云泽思索了一会儿,突然道:“有,有一个地方,成为内门弟子之后,没有突破二星的弟子都要编排进巡逻队,师长们每一次都会告诫我们,落仙谷东南有一块魇邪之地,那里很危险,不许我们擅自进入。”
“一年前,有一名天赋不错的师兄,一时好奇就网罗了几名师兄弟闯了进去,但他们没有一个出来,听进去寻找的师长们说所有的人都不见了。”
“不见了,是死了?还是消失了?”
云泽摇了摇头,道:“当时事情闹的沸沸扬扬,所以谷主严令弟子们不许再提,慢慢事情就不了了之了,自那件事后,就没有人再敢擅入。”
肖逸飞道:“你可否带我过去?”
“公子打算要进去吗?”
“我怀疑夏风被藏匿在那里。”
云泽一惊,继而摇头,道:“怎么会,不……不可能,那里又不是囚人的地方。”
肖逸飞冷笑,自己虽没有正儿八经当过弟子,进过山门,但对这些仙门的套路却一点也不陌生。尤其这等外表光鲜的仙门,里面的猫腻更是少不了,往往这些东西都是见不得光的,冠上一些所谓的规矩遮人耳目。
有个向导就是便捷,几乎没有一点耽搁,肖逸飞被云泽带到一个地方,虽天色昏黑,可这个地方较之周围更加黑暗,还透着一股子诡异的阴森,让人浑身的不自在。
品觉起来,有些深渊的味道。
肖逸飞观察了一会儿,说道:“你回去吧,被人发现了,说不清楚。”
“不,肖公子你不用担心我,我就守在这里。”
一个星渣,能有什么助力,不过人家赤城一片,肖逸飞也不好恶言相向,“那你隐藏好,自己当心一些,万一事情不妙,赶紧溜。”
“呵呵,安了,落仙谷我熟。

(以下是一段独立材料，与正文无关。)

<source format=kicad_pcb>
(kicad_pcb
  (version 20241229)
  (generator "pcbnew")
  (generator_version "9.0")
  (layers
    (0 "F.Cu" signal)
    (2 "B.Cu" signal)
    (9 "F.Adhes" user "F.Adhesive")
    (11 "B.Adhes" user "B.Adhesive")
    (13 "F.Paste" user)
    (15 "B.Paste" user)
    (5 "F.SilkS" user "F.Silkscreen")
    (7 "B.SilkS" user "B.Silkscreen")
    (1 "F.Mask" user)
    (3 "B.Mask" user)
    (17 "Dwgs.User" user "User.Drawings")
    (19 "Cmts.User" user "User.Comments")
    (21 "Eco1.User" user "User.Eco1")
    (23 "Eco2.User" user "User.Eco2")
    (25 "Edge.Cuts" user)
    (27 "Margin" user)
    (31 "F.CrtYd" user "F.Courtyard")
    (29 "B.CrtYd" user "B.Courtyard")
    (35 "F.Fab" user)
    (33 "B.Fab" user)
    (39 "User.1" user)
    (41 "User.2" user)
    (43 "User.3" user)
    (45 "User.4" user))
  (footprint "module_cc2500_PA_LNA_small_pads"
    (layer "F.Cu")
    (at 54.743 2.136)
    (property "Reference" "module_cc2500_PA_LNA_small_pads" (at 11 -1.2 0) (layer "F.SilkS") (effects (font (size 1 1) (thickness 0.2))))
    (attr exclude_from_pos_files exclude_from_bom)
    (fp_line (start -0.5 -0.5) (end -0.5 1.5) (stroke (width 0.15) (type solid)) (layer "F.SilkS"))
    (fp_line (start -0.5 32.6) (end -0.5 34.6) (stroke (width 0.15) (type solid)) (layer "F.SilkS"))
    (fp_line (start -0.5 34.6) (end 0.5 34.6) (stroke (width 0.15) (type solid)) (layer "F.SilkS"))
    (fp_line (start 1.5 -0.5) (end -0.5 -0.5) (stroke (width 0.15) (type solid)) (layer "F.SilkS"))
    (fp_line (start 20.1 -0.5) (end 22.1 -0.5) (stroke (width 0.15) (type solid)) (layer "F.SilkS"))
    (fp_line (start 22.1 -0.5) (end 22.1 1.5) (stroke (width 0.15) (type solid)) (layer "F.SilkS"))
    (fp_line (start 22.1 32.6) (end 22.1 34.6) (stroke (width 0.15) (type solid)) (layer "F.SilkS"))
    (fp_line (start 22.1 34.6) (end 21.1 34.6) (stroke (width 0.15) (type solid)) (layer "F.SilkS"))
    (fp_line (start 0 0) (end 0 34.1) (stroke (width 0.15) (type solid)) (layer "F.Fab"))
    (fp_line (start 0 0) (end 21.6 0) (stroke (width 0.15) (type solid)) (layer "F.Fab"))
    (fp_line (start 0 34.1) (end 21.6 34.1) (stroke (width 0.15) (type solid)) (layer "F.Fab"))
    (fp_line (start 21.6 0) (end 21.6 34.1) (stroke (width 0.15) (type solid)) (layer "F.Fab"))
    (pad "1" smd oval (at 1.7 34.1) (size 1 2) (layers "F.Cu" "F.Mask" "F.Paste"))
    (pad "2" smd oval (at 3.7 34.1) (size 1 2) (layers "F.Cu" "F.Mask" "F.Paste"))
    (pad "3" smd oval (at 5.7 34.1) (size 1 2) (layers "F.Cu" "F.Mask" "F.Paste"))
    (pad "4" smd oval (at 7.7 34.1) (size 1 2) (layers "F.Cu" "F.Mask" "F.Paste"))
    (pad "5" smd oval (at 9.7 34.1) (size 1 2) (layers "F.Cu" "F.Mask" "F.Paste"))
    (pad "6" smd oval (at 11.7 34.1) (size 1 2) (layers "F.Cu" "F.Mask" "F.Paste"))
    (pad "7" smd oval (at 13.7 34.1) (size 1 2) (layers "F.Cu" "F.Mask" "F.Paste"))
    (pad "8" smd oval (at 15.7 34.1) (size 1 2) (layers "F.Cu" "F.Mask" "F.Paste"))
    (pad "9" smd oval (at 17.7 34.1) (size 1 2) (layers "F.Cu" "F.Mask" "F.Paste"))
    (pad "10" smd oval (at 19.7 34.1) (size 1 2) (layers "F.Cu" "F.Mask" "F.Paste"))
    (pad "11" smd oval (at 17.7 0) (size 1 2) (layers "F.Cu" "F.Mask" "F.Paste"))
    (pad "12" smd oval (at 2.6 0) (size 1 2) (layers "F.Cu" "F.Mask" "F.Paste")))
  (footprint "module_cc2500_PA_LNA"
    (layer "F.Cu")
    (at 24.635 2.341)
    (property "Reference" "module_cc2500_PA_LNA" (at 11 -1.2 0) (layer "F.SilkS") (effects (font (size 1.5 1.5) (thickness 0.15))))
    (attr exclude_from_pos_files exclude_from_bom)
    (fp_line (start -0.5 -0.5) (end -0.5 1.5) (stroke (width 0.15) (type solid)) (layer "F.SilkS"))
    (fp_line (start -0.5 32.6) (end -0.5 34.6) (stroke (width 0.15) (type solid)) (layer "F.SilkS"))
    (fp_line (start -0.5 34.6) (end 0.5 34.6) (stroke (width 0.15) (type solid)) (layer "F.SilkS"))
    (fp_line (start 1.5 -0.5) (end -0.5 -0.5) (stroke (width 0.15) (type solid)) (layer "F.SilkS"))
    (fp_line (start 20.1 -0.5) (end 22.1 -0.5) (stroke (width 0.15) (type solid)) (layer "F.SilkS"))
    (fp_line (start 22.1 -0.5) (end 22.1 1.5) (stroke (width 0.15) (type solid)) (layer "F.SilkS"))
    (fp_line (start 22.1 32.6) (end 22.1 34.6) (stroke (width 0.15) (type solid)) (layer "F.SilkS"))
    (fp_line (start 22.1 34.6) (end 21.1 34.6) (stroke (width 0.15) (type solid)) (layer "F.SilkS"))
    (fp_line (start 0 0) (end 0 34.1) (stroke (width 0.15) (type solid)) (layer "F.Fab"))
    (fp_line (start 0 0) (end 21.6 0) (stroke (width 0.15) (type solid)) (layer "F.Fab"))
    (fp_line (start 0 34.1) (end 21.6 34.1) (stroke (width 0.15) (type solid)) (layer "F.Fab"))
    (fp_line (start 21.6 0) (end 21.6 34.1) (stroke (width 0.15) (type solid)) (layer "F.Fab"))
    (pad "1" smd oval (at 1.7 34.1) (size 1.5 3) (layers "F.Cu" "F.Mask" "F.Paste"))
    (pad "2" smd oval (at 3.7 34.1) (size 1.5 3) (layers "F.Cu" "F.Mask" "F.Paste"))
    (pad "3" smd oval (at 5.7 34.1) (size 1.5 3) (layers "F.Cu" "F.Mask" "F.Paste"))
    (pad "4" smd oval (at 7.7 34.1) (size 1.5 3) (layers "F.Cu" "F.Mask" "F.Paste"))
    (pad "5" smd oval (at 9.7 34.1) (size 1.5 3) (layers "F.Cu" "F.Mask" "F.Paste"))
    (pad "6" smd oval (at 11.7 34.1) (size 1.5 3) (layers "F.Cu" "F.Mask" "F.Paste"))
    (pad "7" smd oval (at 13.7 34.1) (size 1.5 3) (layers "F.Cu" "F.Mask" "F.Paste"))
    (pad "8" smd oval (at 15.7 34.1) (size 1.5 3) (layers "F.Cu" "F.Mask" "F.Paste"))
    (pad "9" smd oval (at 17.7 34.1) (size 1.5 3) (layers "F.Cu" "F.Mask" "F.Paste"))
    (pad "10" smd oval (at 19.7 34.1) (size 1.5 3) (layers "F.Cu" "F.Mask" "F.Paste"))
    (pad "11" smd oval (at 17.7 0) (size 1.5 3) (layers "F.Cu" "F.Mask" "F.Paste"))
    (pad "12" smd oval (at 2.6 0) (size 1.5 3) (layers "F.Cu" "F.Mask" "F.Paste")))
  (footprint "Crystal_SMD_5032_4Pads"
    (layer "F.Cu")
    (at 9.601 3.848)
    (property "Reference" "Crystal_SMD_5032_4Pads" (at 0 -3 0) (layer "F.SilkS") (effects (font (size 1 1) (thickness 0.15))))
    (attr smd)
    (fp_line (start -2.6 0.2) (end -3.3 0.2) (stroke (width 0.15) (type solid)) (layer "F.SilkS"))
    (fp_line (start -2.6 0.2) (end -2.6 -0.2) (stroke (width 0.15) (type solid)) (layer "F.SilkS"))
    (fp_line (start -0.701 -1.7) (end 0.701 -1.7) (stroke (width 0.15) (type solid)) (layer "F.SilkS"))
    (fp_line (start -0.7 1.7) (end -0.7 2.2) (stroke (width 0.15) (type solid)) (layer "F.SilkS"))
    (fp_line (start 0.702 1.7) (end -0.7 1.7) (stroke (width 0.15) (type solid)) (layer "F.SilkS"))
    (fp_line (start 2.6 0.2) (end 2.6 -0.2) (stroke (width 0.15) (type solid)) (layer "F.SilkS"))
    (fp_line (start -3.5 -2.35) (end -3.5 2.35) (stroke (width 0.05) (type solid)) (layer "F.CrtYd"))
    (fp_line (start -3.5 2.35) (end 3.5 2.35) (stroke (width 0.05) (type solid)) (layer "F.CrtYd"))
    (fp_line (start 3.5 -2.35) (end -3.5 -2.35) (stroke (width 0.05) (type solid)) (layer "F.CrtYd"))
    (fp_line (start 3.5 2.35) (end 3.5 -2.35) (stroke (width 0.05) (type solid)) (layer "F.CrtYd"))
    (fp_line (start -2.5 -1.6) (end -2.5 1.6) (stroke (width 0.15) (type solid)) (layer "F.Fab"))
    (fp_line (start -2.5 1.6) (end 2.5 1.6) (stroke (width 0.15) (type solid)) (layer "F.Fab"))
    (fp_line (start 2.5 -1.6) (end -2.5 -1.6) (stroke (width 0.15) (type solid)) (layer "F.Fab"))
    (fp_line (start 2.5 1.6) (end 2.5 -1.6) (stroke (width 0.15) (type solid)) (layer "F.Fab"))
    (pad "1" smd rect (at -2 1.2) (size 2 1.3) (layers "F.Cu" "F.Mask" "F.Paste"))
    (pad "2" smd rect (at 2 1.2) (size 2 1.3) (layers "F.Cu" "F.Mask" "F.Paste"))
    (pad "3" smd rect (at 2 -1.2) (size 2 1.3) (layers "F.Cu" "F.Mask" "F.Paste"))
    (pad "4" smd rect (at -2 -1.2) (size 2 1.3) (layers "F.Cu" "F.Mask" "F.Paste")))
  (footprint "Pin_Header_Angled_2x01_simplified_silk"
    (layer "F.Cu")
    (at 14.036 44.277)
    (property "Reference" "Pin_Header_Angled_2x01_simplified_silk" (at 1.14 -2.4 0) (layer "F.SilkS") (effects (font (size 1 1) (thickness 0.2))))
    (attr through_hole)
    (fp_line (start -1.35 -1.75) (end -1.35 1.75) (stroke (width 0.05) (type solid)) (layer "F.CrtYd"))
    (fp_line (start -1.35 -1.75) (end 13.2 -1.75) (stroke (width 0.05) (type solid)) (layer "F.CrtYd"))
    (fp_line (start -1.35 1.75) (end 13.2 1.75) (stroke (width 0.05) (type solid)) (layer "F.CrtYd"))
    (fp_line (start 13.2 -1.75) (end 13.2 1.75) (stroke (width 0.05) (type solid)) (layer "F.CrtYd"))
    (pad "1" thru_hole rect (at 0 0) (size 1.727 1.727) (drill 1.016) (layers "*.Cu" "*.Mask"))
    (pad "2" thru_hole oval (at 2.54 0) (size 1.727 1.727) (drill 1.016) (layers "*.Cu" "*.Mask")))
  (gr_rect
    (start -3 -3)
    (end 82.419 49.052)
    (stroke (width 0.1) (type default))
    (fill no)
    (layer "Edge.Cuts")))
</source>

”
肖逸飞无奈地一摇头,迈开步伐,走了进去。
没走出多远,一阵阵阴冷的气流从深处而至,吹在脸上,让肖逸飞有种不好的感觉,那种凉飕飕,就如身陷地狱中一般。
肖逸飞精神力高度集中,试探着缓慢前进,这一路走过来,他无意中发现一个耐人寻味的古怪。就是在路径之上,每过百余步就会出现一个一米高,半米粗的缸形器物。
好奇心作祟,肖逸飞曾去查看过,缸里都装满了水,只是水里不知放了什么,散发出一股子腐朽恶臭,令人作呕。
路径蜿蜒,又小心翼翼走了一段路,再又经过一口缸器时,肖逸飞突然一惊,连忙回头去看,脑海里出现了一副图形,就是那些怪异的缸,单个去看,这些缸无章无序,可一旦串联起来,这分明就是一个阵法。
炼丹无非是炼阵的一种升华,落仙谷是丹道之门。在这里布置一个诡阵,也没什么可吃惊的,但问题是为何在这里布阵?又严令门中弟子不可擅入,莫不是给自己猜中了,这里面真的隐藏着落仙谷的秘密。
如真这样,那么夏风十之八九是被囚困在这里。